SCL Health Platte Valley Medical Center Third Floor Med/Surg Unit

SCL Health Platte Valley Medical Center Third Floor Med/Surg Unit

Brighton, CO

This project was a build-out of a 19,010 s.f. existing shell space to create a third floor, 28-bed medical/surgery unit at SCL’s Platte Valley Medical Center (PVMC). With the program already in place—mimicking the second floor—the goal was to understand and improve upon the lower floor’s design to bring a premier patient experience to this smaller community east of the Denver metro area.

The building’s atypical, fish-like footprint presented the team with a design challenge to fit all the components of the 28-bed program efficiently in such a way which optimized patient and staff outcomes. Our team worked with SCL staff to come up with a solution which ensured a focus on both patient- and staff-centric aspects of the project. Highlighted by abundant natural light, each patient room features ample space for visiting family members. Rooms are designed for ease-of-use by both staff and patients. Further improvements included the use sliding instead swinging doors, and moving the charting station and the visitor’s couch to create more space in the the room to leave the entry area clear for staff. Diagonal halls with adjacent office space, as well as comfortable waiting areas for families and visitors, cut across the floor to create quicker access across the long hallway.

The project benefited greatly from the involvement of BA/Science,  using design research and lean approaches that helped the design team deliver a facility that optimized operational flow and patient care.


Using research to learn from data

The BA/Science team recommended a validation phase—a pre-design study of the existing second-floor medical/surgical unit that would allow for the deeper understanding of what was working and what wasn’t. They gathered data from the existing second-floor operation to set performance goals for the third-floor unit. These would focus on patient safety, patient experience, clinician effectiveness, and clinician experience and health.

They analyzed nurse call-light response times and performed observations at nurse stations, patient rooms and corridors, to better understand staff workflows, communication, visibility, and processes, stress, fatigue, and satisfaction, accessibility to supplies and equipment. They measured light and decibel levels, evaluated patient privacy, and risk of injury, among other outcomes to compare against scholarly and industry benchmarks and propose new strategies which would facilitate a better environment for both staff and patients on the new third floor.

The validation provided benchmark data and optimization targets for the new third floor allowing the team to solve problems in a way that wouldn’t just repeat what was on the floor below. As a result, the team ended up totally reworking the core.


Hands-on input from clinical staff

The team held a Paper Doll design workshop for the central core, and a Cardboard Mockup Workshop for patient rooms. This involved bringing in a diverse group including the design team, but more importantly a range of the clinical staff, including the CNO, the medical/surgical unit director and her key nursing and clinical personnel.

The groups were split and separately did two sets of paper dolls to try and solve their problems. They were given a copy of the plan, and squares of paper to sort out locations for their desired layout from everything as minor as lockers and break room locations to the PT gym and nursing stations. They learned they had to deal with columns, mechanical shafts, elevators, plumbing, stairways—they began to understand design constraints, which led to some real “aha” moments.

Ultimately three options from each group were presented to the entire workshop group. Two of those options were then picked for the BA design team to refine and design further, then brought back to the Platte Valley team for their final approval before beginning the traditional design process. Among the key changes common to both schemes involved sizing and layout of medication rooms to facilitate drug safety and staff efficiency, main nursing stations located in a central location supported by satellites, and flexible seating options for visiting families. The research team evaluated the two design concepts across the projects evidence-based performance goals by conducting a sightline and nurse travel distance analyses.

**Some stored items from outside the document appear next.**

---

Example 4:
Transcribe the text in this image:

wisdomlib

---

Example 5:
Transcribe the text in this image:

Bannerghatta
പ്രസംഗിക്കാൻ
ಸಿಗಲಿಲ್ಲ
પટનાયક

Because the third-floor space was shelled, the design team took the opportunity to mimic second-floor rooms with in-place cardboard mockups to identify specific areas for improvements. Two mockups were created, one of an existing patient room and one as a “blank slate.” The team evaluated the current room to see what worked and what didn’t. Staff findings and suggestions included locations of nursing charting stations, sink locations, as well as input on lighting, finishes, door swings, and space saving alternatives for the family area.

With this validation, BA’s team then made those strategic changes to the patient room. Since the third floor was basically half occupied at the time, the shell space allowed them to actually mock up live in the space. They then had former patients, staff, community members, and patient advocates come in give us further input. The design team took that feedback and immediately implemented it into the drawings.